The first job I got fired from was after I reported to my Yugoslavian boss (during the Cold War) that UNESCO’s proposal for funding Sesame Street for Cuban National Television could be used for political, not only educational purposes. Guess what? USAid is now funding it for Nigerian State television.
And guess what else? Besides the Washington Post which originated the story, the only other major city media that carried it was the Kansas City Star. And Kansas is one of a handful (but growing number) of States that impede the teaching of evolution and promote creationism.
So would you please click here to sign the petition promoted by 17-year old high school student, Zack Kopplin of Baton Rouge, who is trying desperately to stop his state legislature from doing what Kansas has done. After which, I’ll put all these paragraphs into a meaningful idea.
Nearly 40 years ago when working for UNESCO in Paris, I realized that despite my liberal leaning that there were powerful tools that governments could use to attain acquiescence to almost anything. We dared not call it “brainwashing” but that was exactly what they were.
USAid is funding Sesame “Square” on Nigerian state television. There are 13 independent television stations and networks in Nigeria, but none can compete with NTA, the massive state-controlled network which unlike PBS or the BBC is a real mouthpiece for the government.
Mouthpiece. Nigeria has a lot of explaining to do, both currently and historically. And one of its most effective devices is NTA.
And now, it can develop in its children – with U.S. help – a tool for imbibing its messages.
America’s problems are manifold but I think easily reduced into this statement: we have empowered the ignorant.
The ignorant of America are wealthy, know how to spell well enough, and have developed social and political tools to lord over us infidels while flagrantly promoting contradictory ideas, and worst of all, embracing nonsense like creationism.
We can’t – we shouldn’t – outlaw ignorance. It’s our own fault. We didn’t pay the teachers in Oklahoma or Kansas, or for that matter anywhere, enough to do a good job. We created a generation of ardent believers … in nonsense.
The only skill you need to believe deeply in nonsense is how to read. Especially in today’s unreal, surreal and political contrary world.

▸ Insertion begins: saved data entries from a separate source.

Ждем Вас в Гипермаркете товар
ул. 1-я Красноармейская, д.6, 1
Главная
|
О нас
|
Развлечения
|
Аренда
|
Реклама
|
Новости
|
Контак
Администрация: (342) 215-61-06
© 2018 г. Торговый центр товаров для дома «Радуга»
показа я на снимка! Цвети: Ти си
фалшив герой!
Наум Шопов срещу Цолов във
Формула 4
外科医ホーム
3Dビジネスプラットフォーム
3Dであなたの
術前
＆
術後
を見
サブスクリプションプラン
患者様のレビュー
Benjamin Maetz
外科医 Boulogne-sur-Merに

Learning tools like literacy are not the same as acquiring analytical skills. That’s what’s lacking in America, and now possibly in the next generation of Nigerians. Masses of skilled kids will be made just literate enough to believe the nonsense of their autocratic rulers.
USAid could have funded Sesame Street in Nigeria in other ways – on competing networks clamoring for a voice in the country. But they didn’t. They propped up a corrupt and secular regime with a powerful additive: brainwashing.

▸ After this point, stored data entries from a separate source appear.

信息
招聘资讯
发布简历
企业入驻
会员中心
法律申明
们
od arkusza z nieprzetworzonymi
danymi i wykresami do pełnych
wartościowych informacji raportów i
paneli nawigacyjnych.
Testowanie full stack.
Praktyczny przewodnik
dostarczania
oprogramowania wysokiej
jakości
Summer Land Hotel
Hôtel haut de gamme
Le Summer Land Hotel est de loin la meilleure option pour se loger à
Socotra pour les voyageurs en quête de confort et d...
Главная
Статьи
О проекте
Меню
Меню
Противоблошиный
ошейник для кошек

Thanks to Conor Godfrey for sending me info on Sesame Square.
So I certainly would not have gone in that direction, but I see where you’re coming from with NTA (though I know precious little about their role in Nigerian media)

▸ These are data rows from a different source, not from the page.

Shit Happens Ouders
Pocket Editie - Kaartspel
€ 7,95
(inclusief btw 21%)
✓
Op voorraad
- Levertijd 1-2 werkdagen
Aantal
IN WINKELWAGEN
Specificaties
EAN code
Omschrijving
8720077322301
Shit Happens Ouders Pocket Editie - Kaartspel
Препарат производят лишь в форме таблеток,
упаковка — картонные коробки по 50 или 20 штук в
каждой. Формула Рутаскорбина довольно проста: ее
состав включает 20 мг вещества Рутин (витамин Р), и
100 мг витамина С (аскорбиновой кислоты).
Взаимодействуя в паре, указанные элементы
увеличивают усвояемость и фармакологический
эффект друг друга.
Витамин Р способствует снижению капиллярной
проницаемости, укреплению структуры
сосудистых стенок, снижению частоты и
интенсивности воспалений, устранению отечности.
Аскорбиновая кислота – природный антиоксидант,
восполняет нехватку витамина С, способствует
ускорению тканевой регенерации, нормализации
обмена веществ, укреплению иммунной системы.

However, just to make sure this point is out there, the “brainwashing” that Seasame Street/Square will be undertaking in this case involves attacking the stigma around HIV/AIDS, teaching numeracy and literacy, and tackling other sensitive issues using Nigerian characters that will both excite and engage Nigerian kids. (Weren’t Bert and Ernie created to create a US precedent for two men living together on TV?…talk about breaking down barriers : )
Had USAID funded a competing network (which I admit was a very good thought) far fewer kids would see an HIV+ role model, or interact with empowered female characters….
I understand your objection to NTA entrenching its dominant position, but the sesame street message needed a megaphone….there are other tools for encouraging a freer press
I lived in KS for 9 years before coming to WI in 2003. I find it hard to believe that scientific evidence can be completely overlooked to propagate ignorance promoted by the religious right. I am distressed that this can occur ANYWHERE in the world. Jo Ellen
Your incisive analysi of a deplorable situation is right on as usual. Keep it up. I will sign the petition.
Jim — I wish the student all the best. I have signed his petition, as I had earlier signed the Clergy Letter petition to prevent the passage of the bill in the first place.